*** Opening of Provided records ***
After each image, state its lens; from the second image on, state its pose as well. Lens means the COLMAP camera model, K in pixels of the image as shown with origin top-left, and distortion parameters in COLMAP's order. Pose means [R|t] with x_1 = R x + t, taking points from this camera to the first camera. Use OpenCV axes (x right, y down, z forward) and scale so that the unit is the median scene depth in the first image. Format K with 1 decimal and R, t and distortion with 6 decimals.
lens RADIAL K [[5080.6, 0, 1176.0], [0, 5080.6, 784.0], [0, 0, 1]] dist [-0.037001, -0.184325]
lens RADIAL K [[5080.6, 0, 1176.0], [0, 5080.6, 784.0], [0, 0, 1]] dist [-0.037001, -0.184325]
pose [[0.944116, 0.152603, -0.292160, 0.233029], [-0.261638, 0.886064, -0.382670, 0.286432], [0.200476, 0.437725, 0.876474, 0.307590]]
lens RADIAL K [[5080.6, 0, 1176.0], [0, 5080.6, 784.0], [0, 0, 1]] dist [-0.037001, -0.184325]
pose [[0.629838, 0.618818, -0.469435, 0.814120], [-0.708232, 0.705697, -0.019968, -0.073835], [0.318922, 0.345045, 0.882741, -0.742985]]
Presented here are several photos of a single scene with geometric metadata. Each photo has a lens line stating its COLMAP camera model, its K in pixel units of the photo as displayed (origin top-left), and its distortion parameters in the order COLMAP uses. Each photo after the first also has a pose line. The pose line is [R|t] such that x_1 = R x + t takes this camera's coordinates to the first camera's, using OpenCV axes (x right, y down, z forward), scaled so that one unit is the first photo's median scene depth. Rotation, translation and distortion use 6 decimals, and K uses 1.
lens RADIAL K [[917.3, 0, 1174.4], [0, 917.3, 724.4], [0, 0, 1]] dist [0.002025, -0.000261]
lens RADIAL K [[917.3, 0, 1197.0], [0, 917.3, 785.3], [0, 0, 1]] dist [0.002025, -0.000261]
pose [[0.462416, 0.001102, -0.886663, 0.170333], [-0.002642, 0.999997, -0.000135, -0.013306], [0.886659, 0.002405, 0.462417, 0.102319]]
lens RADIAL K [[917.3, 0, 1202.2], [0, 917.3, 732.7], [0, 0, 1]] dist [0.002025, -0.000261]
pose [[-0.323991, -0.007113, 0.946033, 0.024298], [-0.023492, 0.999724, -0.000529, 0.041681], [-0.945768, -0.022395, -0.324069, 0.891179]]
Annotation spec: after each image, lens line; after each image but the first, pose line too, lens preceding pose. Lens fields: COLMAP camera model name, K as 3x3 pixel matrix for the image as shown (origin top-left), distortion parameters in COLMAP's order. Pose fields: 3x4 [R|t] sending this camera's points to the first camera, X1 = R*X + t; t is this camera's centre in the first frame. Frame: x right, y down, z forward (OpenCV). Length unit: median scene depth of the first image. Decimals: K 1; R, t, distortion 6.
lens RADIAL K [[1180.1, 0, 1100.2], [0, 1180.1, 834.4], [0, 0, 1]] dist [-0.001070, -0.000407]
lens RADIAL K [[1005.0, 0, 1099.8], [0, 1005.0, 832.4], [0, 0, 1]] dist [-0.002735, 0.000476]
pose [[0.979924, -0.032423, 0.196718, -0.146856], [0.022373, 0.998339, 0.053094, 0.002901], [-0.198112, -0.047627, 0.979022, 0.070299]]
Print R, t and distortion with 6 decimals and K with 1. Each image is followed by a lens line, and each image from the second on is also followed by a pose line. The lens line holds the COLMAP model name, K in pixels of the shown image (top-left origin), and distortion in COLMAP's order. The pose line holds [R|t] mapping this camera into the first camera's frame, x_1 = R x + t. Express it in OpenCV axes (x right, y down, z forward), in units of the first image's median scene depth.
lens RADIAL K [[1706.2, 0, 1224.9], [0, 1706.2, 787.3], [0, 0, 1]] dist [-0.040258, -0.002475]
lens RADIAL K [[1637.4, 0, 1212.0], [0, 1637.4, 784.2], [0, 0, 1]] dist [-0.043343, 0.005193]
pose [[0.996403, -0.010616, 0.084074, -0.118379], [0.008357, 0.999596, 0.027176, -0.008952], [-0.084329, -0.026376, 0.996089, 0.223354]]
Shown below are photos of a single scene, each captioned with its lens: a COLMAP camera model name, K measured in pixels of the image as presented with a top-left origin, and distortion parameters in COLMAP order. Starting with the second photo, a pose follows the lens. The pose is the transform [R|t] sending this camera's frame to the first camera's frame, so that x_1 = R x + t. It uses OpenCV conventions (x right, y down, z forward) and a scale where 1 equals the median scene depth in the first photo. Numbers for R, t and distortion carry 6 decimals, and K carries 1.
*** Close of Provided records ***
### What you will do
Return each record exactly as given.

### The answer
After each image, state its lens; from the second image on, state its pose as well. Lens means the COLMAP camera model, K in pixels of the image as shown with origin top-left, and distortion parameters in COLMAP's order. Pose means [R|t] with x_1 = R x + t, taking points from this camera to the first camera. Use OpenCV axes (x right, y down, z forward) and scale so that the unit is the median scene depth in the first image. Format K with 1 decimal and R, t and distortion with 6 decimals.
lens RADIAL K [[5080.6, 0, 1176.0], [0, 5080.6, 784.0], [0, 0, 1]] dist [-0.037001, -0.184325]
lens RADIAL K [[5080.6, 0, 1176.0], [0, 5080.6, 784.0], [0, 0, 1]] dist [-0.037001, -0.184325]
pose [[0.944116, 0.152603, -0.292160, 0.233029], [-0.261638, 0.886064, -0.382670, 0.286432], [0.200476, 0.437725, 0.876474, 0.307590]]
lens RADIAL K [[5080.6, 0, 1176.0], [0, 5080.6, 784.0], [0, 0, 1]] dist [-0.037001, -0.184325]
pose [[0.629838, 0.618818, -0.469435, 0.814120], [-0.708232, 0.705697, -0.019968, -0.073835], [0.318922, 0.345045, 0.882741, -0.742985]]
Presented here are several photos of a single scene with geometric metadata. Each photo has a lens line stating its COLMAP camera model, its K in pixel units of the photo as displayed (origin top-left), and its distortion parameters in the order COLMAP uses. Each photo after the first also has a pose line. The pose line is [R|t] such that x_1 = R x + t takes this camera's coordinates to the first camera's, using OpenCV axes (x right, y down, z forward), scaled so that one unit is the first photo's median scene depth. Rotation, translation and distortion use 6 decimals, and K uses 1.
lens RADIAL K [[917.3, 0, 1174.4], [0, 917.3, 724.4], [0, 0, 1]] dist [0.002025, -0.000261]
lens RADIAL K [[917.3, 0, 1197.0], [0, 917.3, 785.3], [0, 0, 1]] dist [0.002025, -0.000261]
pose [[0.462416, 0.001102, -0.886663, 0.170333], [-0.002642, 0.999997, -0.000135, -0.013306], [0.886659, 0.002405, 0.462417, 0.102319]]
lens RADIAL K [[917.3, 0, 1202.2], [0, 917.3, 732.7], [0, 0, 1]] dist [0.002025, -0.000261]
pose [[-0.323991, -0.007113, 0.946033, 0.024298], [-0.023492, 0.999724, -0.000529, 0.041681], [-0.945768, -0.022395, -0.324069, 0.891179]]
Annotation spec: after each image, lens line; after each image but the first, pose line too, lens preceding pose. Lens fields: COLMAP camera model name, K as 3x3 pixel matrix for the image as shown (origin top-left), distortion parameters in COLMAP's order. Pose fields: 3x4 [R|t] sending this camera's points to the first camera, X1 = R*X + t; t is this camera's centre in the first frame. Frame: x right, y down, z forward (OpenCV). Length unit: median scene depth of the first image. Decimals: K 1; R, t, distortion 6.
lens RADIAL K [[1180.1, 0, 1100.2], [0, 1180.1, 834.4], [0, 0, 1]] dist [-0.001070, -0.000407]
lens RADIAL K [[1005.0, 0, 1099.8], [0, 1005.0, 832.4], [0, 0, 1]] dist [-0.002735, 0.000476]
pose [[0.979924, -0.032423, 0.196718, -0.146856], [0.022373, 0.998339, 0.053094, 0.002901], [-0.198112, -0.047627, 0.979022, 0.070299]]
Print R, t and distortion with 6 decimals and K with 1. Each image is followed by a lens line, and each image from the second on is also followed by a pose line. The lens line holds the COLMAP model name, K in pixels of the shown image (top-left origin), and distortion in COLMAP's order. The pose line holds [R|t] mapping this camera into the first camera's frame, x_1 = R x + t. Express it in OpenCV axes (x right, y down, z forward), in units of the first image's median scene depth.
lens RADIAL K [[1706.2, 0, 1224.9], [0, 1706.2, 787.3], [0, 0, 1]] dist [-0.040258, -0.002475]
lens RADIAL K [[1637.4, 0, 1212.0], [0, 1637.4, 784.2], [0, 0, 1]] dist [-0.043343, 0.005193]
pose [[0.996403, -0.010616, 0.084074, -0.118379], [0.008357, 0.999596, 0.027176, -0.008952], [-0.084329, -0.026376, 0.996089, 0.223354]]
Shown below are photos of a single scene, each captioned with its lens: a COLMAP camera model name, K measured in pixels of the image as presented with a top-left origin, and distortion parameters in COLMAP order. Starting with the second photo, a pose follows the lens. The pose is the transform [R|t] sending this camera's frame to the first camera's frame, so that x_1 = R x + t. It uses OpenCV conventions (x right, y down, z forward) and a scale where 1 equals the median scene depth in the first photo. Numbers for R, t and distortion carry 6 decimals, and K carries 1.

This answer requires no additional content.